A Dissenting Voice

Social critic bell hooks MA’76 positioned herself as a “dangerous woman.”

Black and white photo of bell hooks giving a lecture

hooks wrestled with the issues of race, feminism, and love: “I am passionate about everything in my life — first and foremost, passionate about ideas.” UW Archives S17568

She rose at 4 or 5 a.m. each morning, prayed and meditated, and then tried to read a nonfiction book every day. This intellectual and author prepared like an athlete as she wrestled with the issues of race, feminism, and love.

bell hooks MA’76, a well-known social critic, wrote the first of her more than 30 books at age 19, and she was a provocateur ever after.

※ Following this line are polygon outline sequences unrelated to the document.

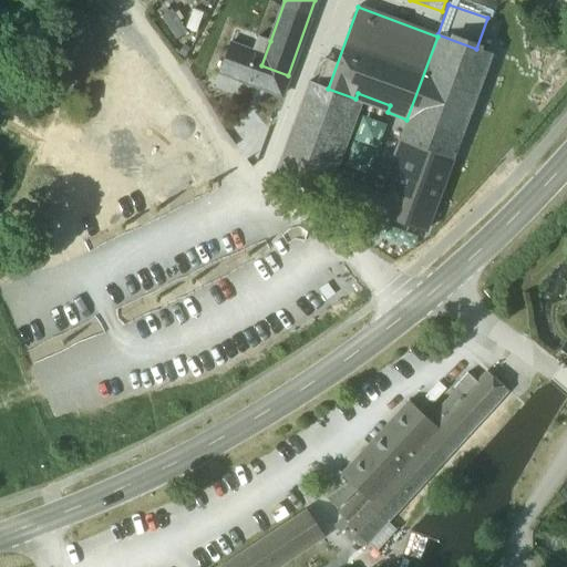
[(406,120),(460,137),(491,54),(476,49),(437,34),(437,37),(406,120)]
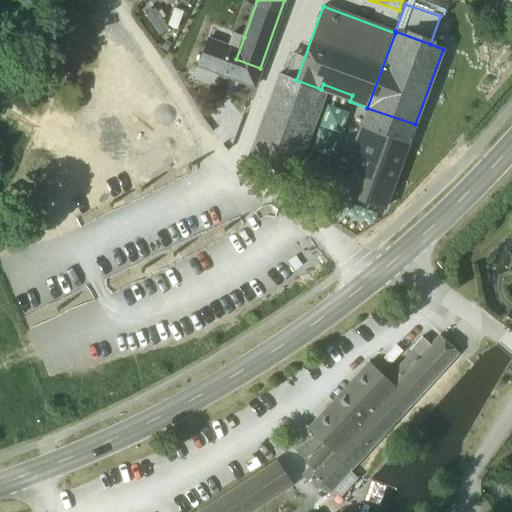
[(253,86),(260,68),(236,59),(244,37),(234,33),(228,48),(207,40),(198,66),(253,86)]
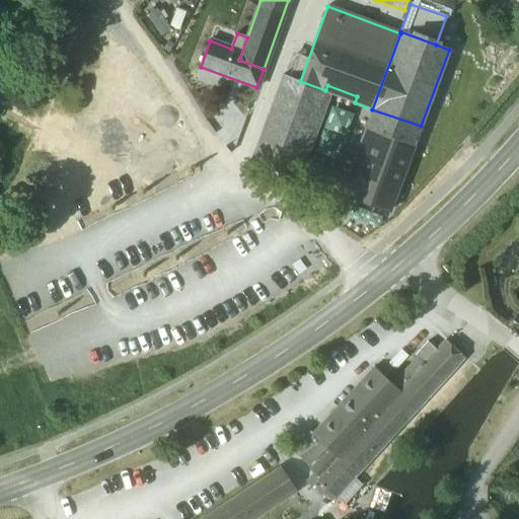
[(299,160),(325,90),(300,81),(283,75),(251,161),(293,177),(299,160)]
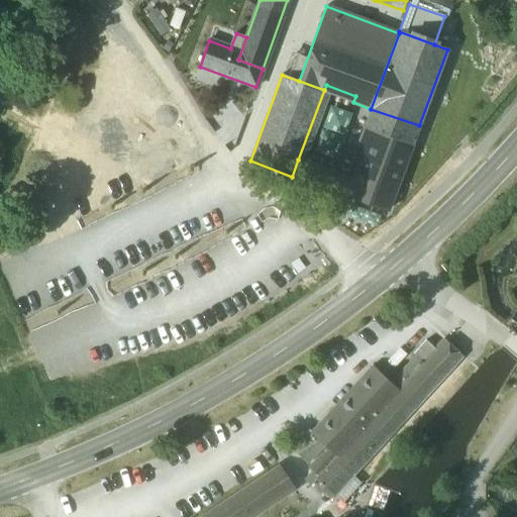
[(408,154),(419,125),(371,109),(359,138),(368,141),(408,157),(408,154)]
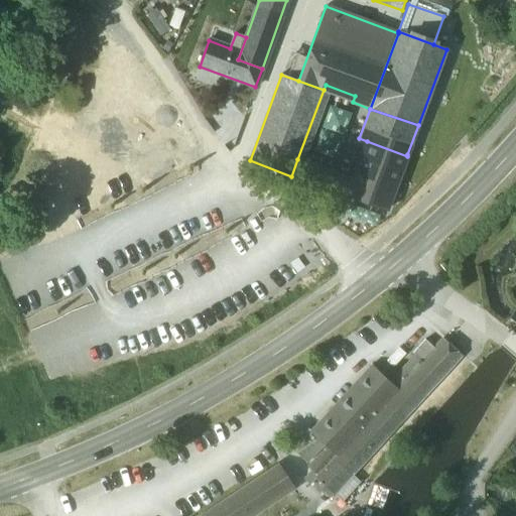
[(339,194),(387,211),(407,156),(367,141),(359,138),(345,176),(339,194)]
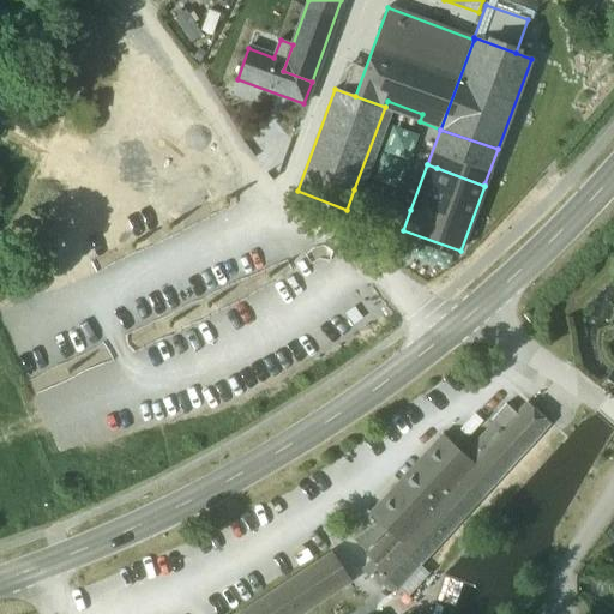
[(393,204),(354,190),(347,210),(387,224),(393,204)]
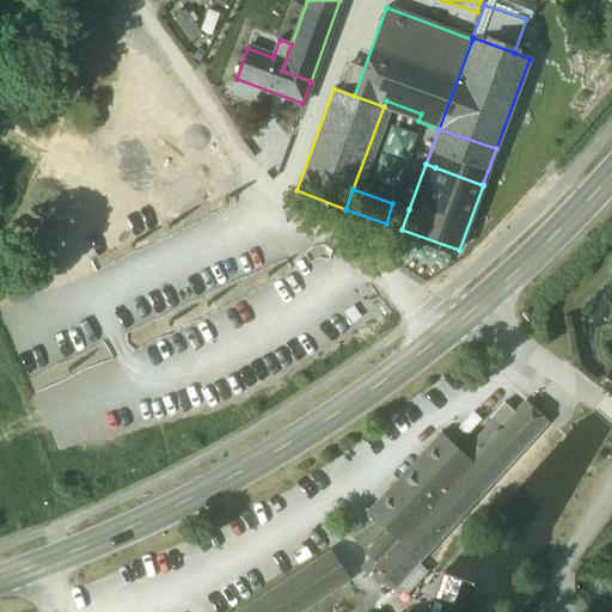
[(409,209),(392,203),(386,224),(402,230),(409,209)]
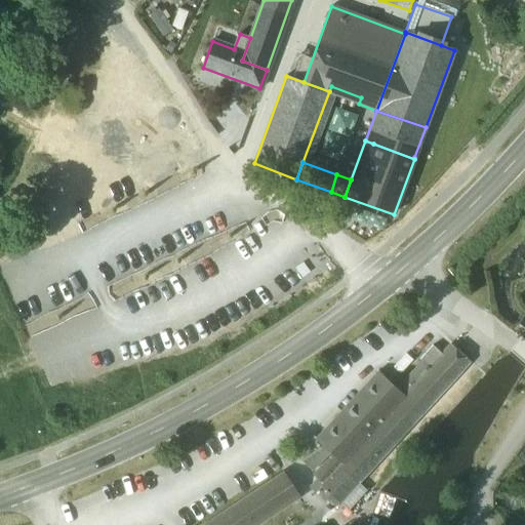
[(92,201),(112,191),(105,177),(86,188),(92,201)]
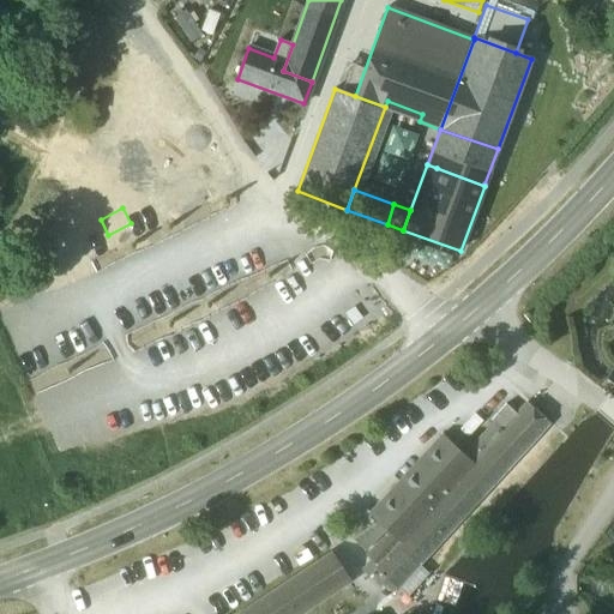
[(354,324),(361,320),(359,318),(354,311),(353,308),(347,312),(354,324)]
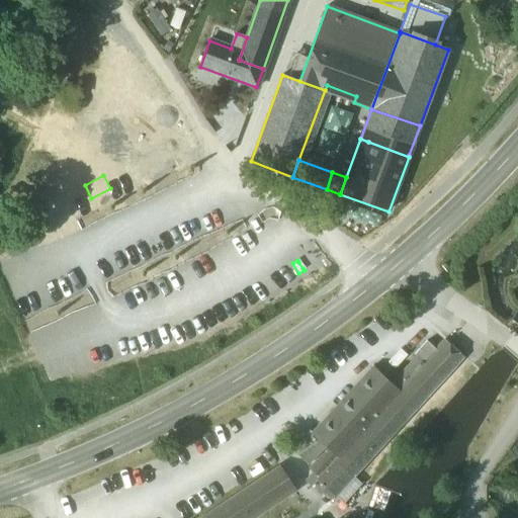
[(352,440),(371,457),(462,359),(444,341),(435,350),(423,363),(397,393),(352,440)]
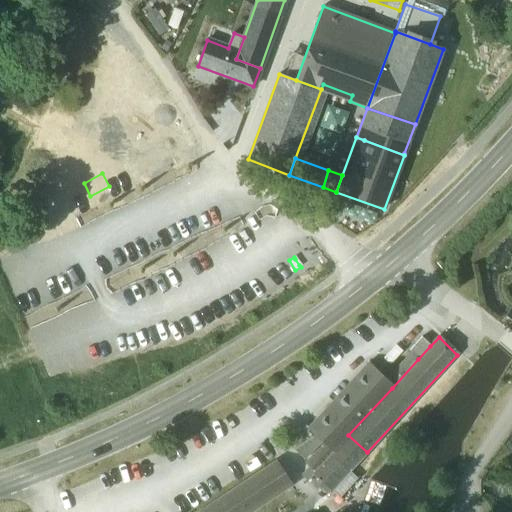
[(411,352),(418,359),(430,346),(422,338),(409,351),(411,352)]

“I think of public intellectuals as very different, because I think that they’re airing their work for that public engagement,” she told the New York Times. “Really, in all the years of my writing that was not my intention. It was to produce theory that people could use.”

hooks — whose given name was Gloria Jean Watkins but who adopted the lowercase pseudonym from her great-grandmother — wrote that first book, Ain’t I a Woman: Black Women and Feminism, as an undergraduate at Stanford University before coming to UW–Madison for a master’s in English literature followed by a PhD at the University of California–Santa Cruz.

In that acclaimed work, hooks said that sisterhood must encompass growth and change. “The process begins with the individual woman’s acceptance that American women, without exception, are socialized to be racist, classist, and sexist, in varying degrees, and that labeling ourselves feminists does not change the fact that we must consciously work to rid ourselves of the legacy of negative socialization,” she wrote.

hooks said she worried about what she called censorship of the imagination: “When I look at my career as a thinker and a writer, what is so amazing is that I have a dissenting voice and that I was able to come into corporate publishing and bring that dissenting voice with me.”

She was known to criticize often-admired African American figures including Spike Lee and Beyoncé, and she wrote about the nature of love, bringing a fervor to her work.

“I am passionate about everything in my life — first and foremost, passionate about ideas,” she said. “And that’s a dangerous person to be in this society — not because I’m a woman, but because it’s such a fundamentally anti-intellectual, anti-critical-thinking society.”